As expected, President Trump signed an executive order late Monday banning transgender people from military service on both medical and moral grounds and revoking President Biden's executive order authorizing them to serve, also in his first week in office in 2021.
The success of the U.S. military depends on "a singular focus on developing the requisite warrior ethos, and the pursuit of military excellence cannot be diluted to accommodate political agendas or other ideologies harmful to unit cohesion" such as the "radical gender ideology" adopted by the prior administration, the order reads.
"Consistent with the military mission and longstanding [Department of Defense] policy, expressing a false 'gender identity' divergent from an individual’s sex cannot satisfy the rigorous standards necessary for military service" due to "the hormonal and surgical medical interventions involved" but also because it "conflicts with a soldier’s commitment to an honorable, truthful, and disciplined lifestyle, even in one’s personal life," also according to the order.

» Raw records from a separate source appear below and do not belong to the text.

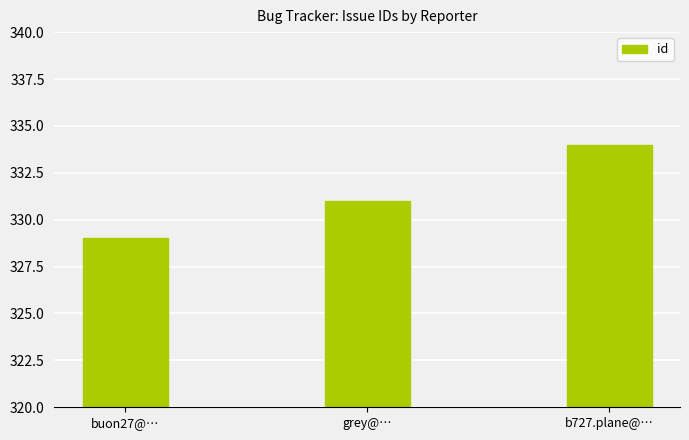

What is the sum of all values?

994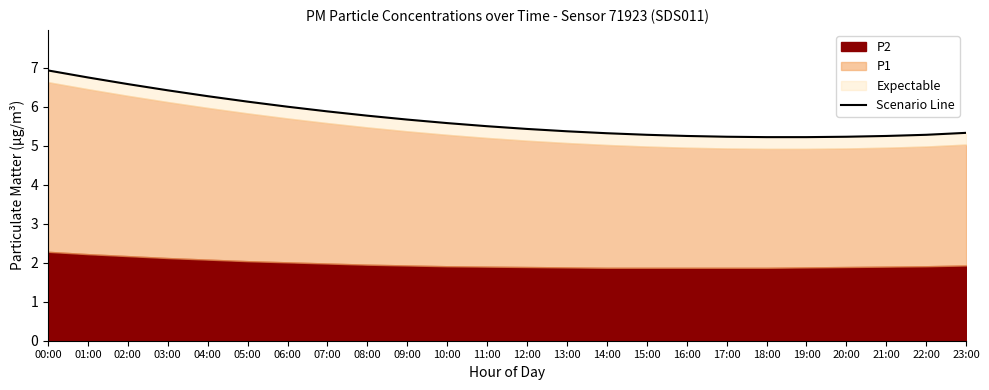

What is the label of the 9th point from the left?

08:00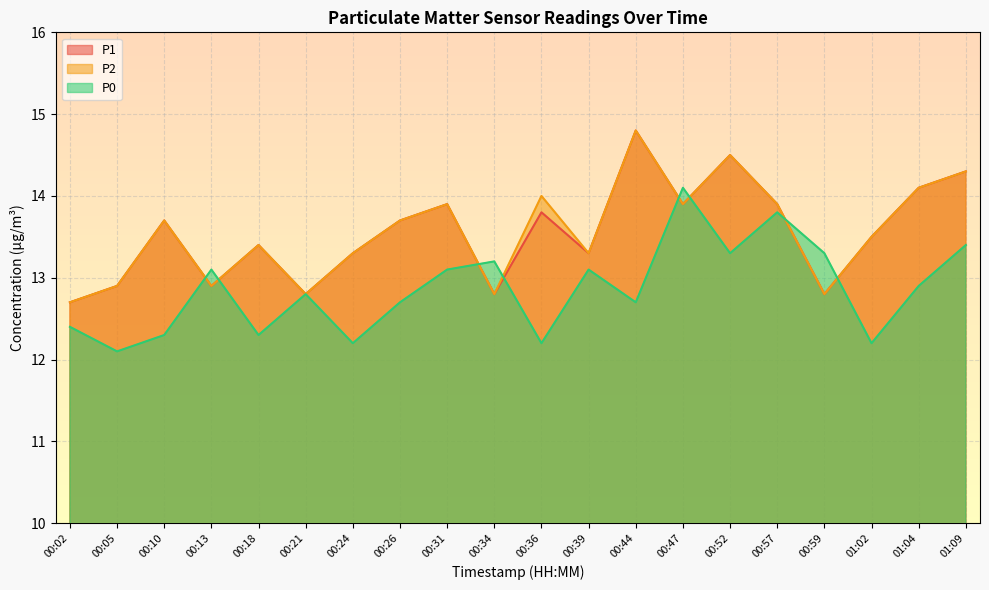

What is the average value of the P0 series?

12.9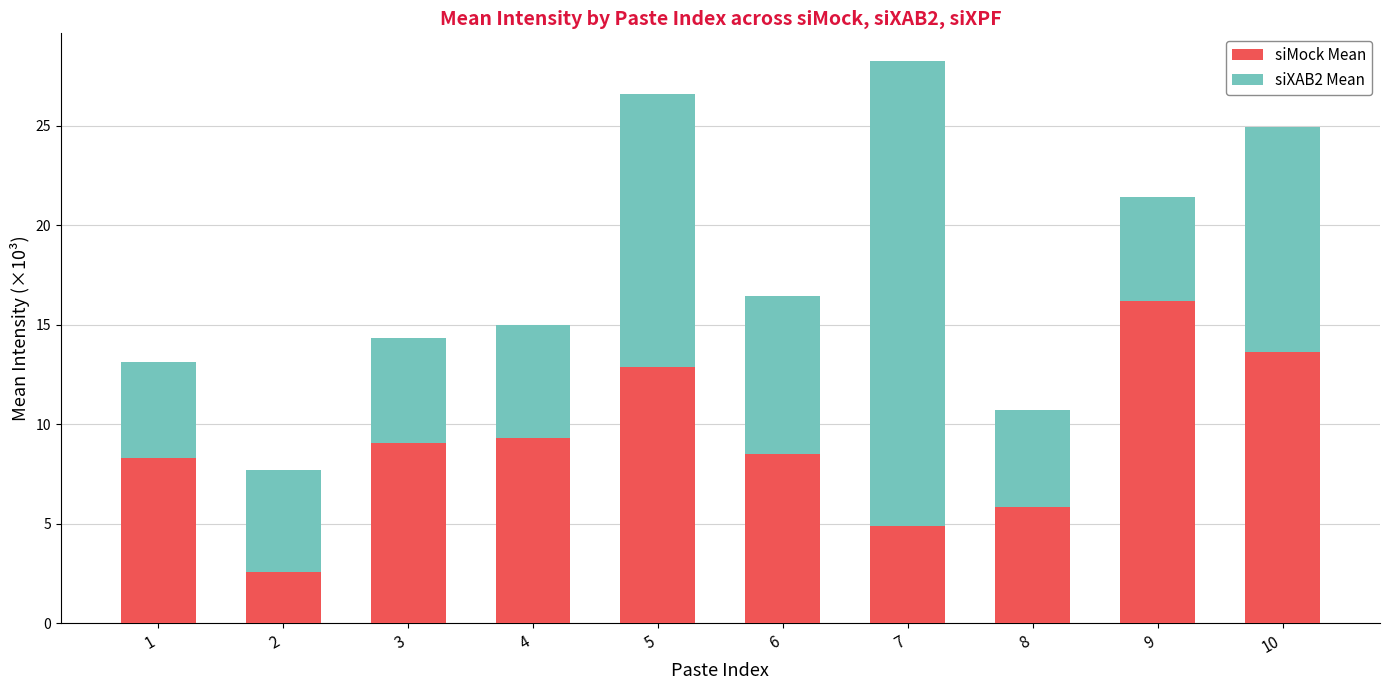

What is the difference between the siMock Mean values at 5 and 4?

3.6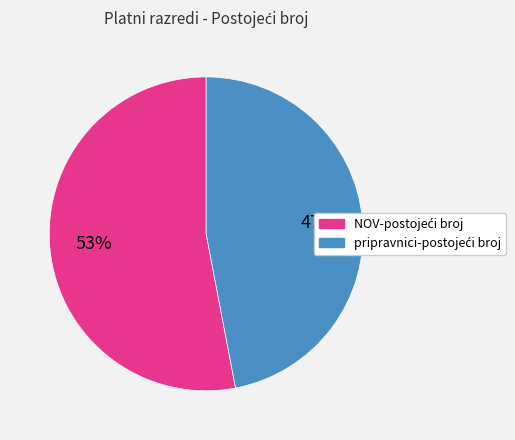

To the nearest percent, what is the difference between the largest and smallest slice percentages?

6%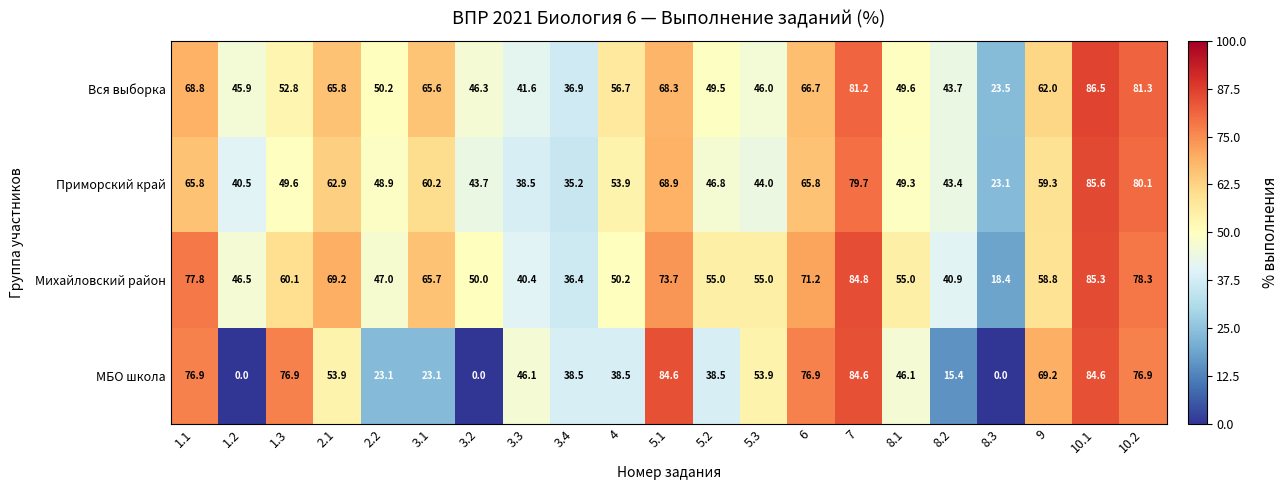

What is the difference between the maximum and minimum values in the Михайловский район series?

66.9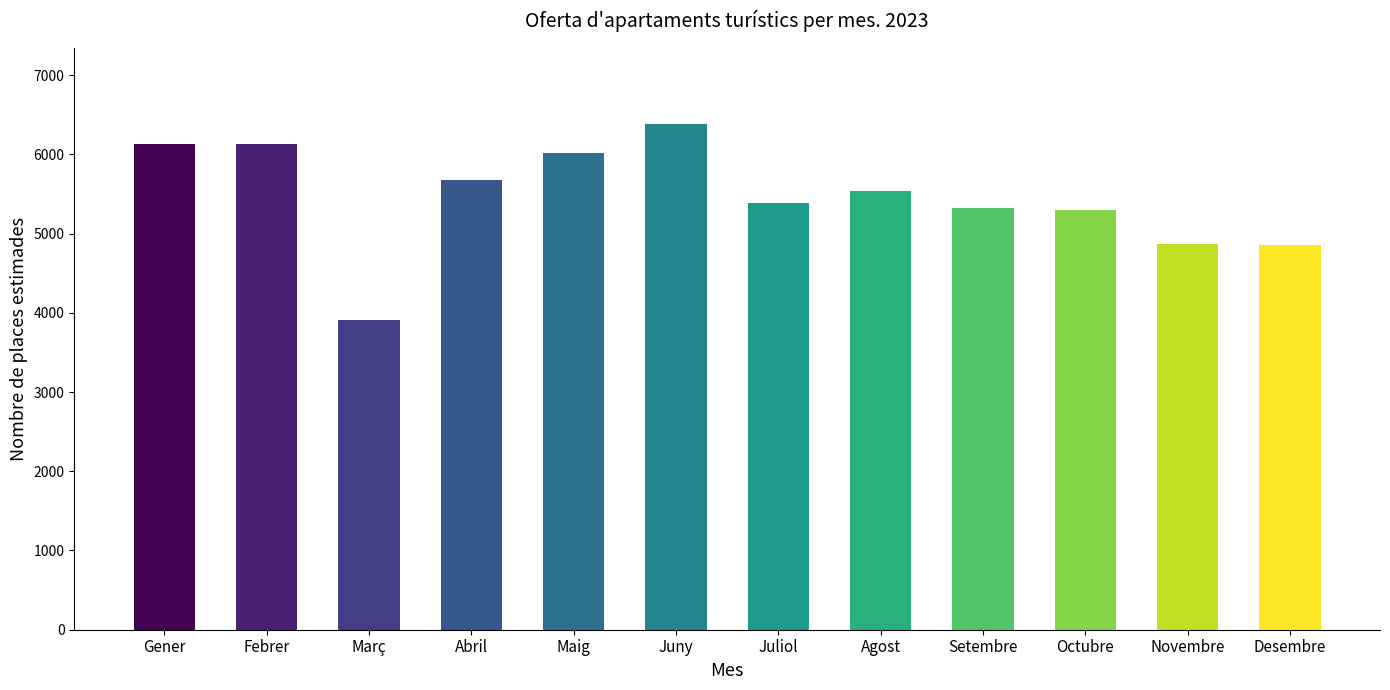

What position from the left is Setembre?

9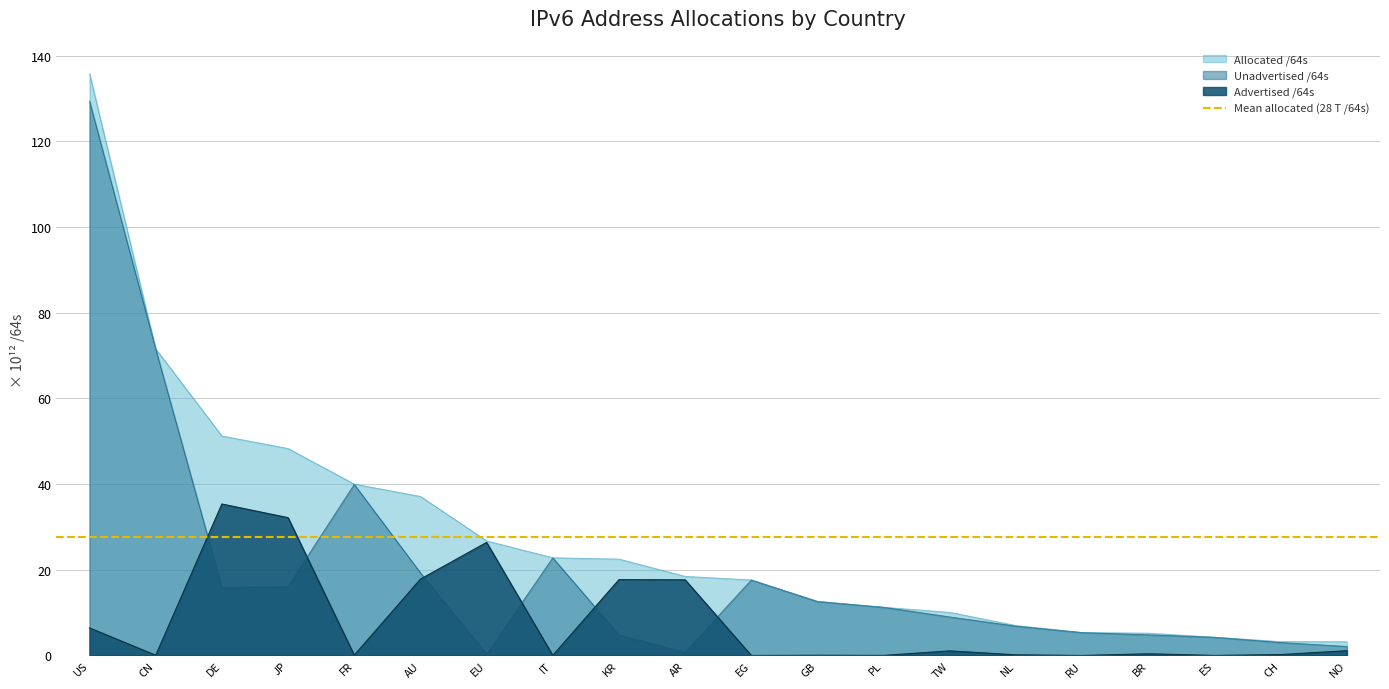

True or false: Advertised /64s and Allocated /64s intersect in this chart.

False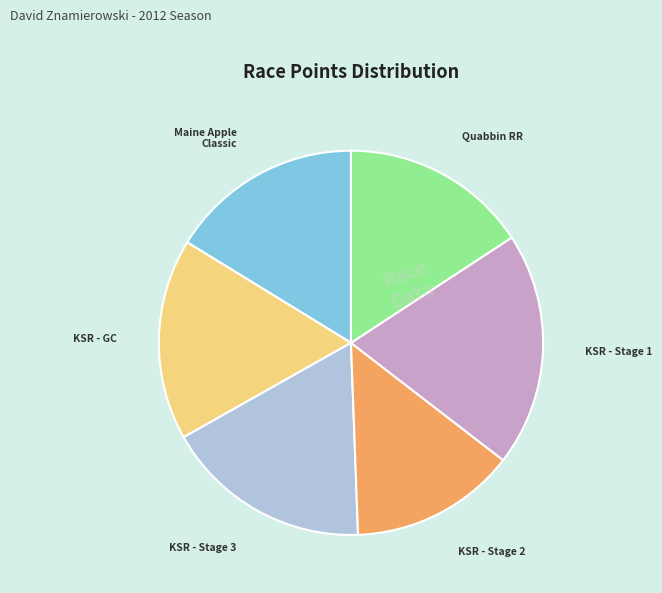

True or false: Quabbin RR accounts for 5% of the total.

False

"A man’s assertion that he is a woman, and his requirement that others honor this falsehood, is not consistent with the humility and selflessness required of a service member," the order also states.
Trump's policy on "high standards for troop readiness, lethality, cohesion, honesty, humility, uniformity, and integrity" is "inconsistent with the medical, surgical, and mental health constraints on individuals with gender dysphoria" and also "shifting pronoun usage or use of pronouns that inaccurately reflect an individual’s sex."
Defense Secretary Pete Hegseth has 60 days to revise the medical policies relevant to the order and end "invented and identification-based pronoun usage." Items in a shorter 30-day window include banning males and females from using or sharing each other's "sleeping, changing, or bathing facilities" absent "extraordinary operational necessity."
The order puts similar demands on Homeland Security Secretary Kristi Noem relevant to the Coast Guard.
Lambda Legal, which successfully fought Trump's first transgender ban in court, told the Associated Press it will again fight the order.
"Not only is such a move cruel, it compromises the safety and security of our country and is particularly dangerous and wrong," Lambda Legal attorney Sasha Buchert said. "As we promised then, so do we now: we will sue."